Write or Rewrite Introductions and Conclusions and Titles Last in Your Paper-Production Process
- Start introductions from what your best readers would agree is the obvious evidence of the type you are interpreting, and explain how and why you will lead them to something non-obvious, and what (in brief) the significance of that non-obvious conclusion will be.
- Toward the end of the introduction, consider asking a question that the paper will answer, if that helps focus your thesis, but ask only one question--but avoid sequences of rhetorical questions that should be replaced by statements. Usually, do not ask questions you will not answer.
- Use quotation sparingly in introductions, and especially beware beginning a paper with a direct quotation of someone else--it's a tired-out strategy, though not illegal.
- Conclusions should keep in mind that, if the paper has persuaded readers that the thesis should be believed, the thesis should not need mere repetition at the end. Don't give readers the impression you think they are too dumb to remember what they just read.
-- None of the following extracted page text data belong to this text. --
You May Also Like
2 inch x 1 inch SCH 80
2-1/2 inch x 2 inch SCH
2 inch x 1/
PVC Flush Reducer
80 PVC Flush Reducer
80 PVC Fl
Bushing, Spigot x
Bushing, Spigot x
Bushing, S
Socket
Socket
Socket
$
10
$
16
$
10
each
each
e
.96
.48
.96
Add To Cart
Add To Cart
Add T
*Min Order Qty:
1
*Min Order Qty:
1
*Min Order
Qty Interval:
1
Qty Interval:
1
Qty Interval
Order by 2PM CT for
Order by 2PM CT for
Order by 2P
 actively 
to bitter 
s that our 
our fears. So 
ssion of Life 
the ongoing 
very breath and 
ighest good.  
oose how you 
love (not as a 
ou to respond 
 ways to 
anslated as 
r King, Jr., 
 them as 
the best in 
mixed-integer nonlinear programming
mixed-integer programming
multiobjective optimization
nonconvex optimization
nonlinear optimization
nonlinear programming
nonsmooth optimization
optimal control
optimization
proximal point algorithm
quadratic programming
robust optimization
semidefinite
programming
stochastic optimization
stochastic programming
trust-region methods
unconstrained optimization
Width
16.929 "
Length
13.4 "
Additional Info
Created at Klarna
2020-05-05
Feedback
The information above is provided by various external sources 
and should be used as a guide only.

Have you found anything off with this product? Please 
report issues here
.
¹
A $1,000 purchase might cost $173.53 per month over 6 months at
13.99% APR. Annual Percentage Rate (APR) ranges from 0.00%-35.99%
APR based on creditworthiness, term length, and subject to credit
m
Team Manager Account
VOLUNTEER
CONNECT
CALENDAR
- Conclusions should hear the best readers asking, "So what should I think/believe/do as a result of this thesis?," "what consequences are likely to follow from this thesis being true?," "where should the next stage of inquiry go and how might it proceed?" (AKA, "call for further research," AKA "job security for the researcher writing this paper").
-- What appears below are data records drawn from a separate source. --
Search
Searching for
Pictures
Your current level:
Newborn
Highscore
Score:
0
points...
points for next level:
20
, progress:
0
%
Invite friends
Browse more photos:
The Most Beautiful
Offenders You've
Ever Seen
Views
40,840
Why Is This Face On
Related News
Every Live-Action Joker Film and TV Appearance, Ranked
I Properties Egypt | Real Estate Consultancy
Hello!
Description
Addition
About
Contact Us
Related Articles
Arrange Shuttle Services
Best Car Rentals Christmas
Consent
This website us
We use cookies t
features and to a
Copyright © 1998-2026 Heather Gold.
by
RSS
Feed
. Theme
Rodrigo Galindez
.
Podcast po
- Titles are the gateway through which readers first encounter your ideas, and they should unambiguously communicate where the paper is going.
- Titles of all academic papers should communicate clearly both the topic and the key terms used in the thesis--don't mistake the genre of your paper and give readers "teaser" titles like those used in novels or mysteries.
- Titles of humanities papers most commonly use colons to separate a short, memorable phrase about the paper's thesis from a longer phrase describing the topic, and sometimes the method of analysis.
- Titles of social sciences papers may follow humanities rules if their analysis is mainly qualitative, but highly quantitative analysis papers tend to follow natural science rules.
- Natural sciences titles tend to be extremely long and follow more strict formulae than those for humanities or social sciences papers, naming the organism or compound or other phenomenon studied, the method used in the study, and the kind of result being investigated. This is because natural scientists have to process far more published articles every month than the typical humanities or social science researcher reads.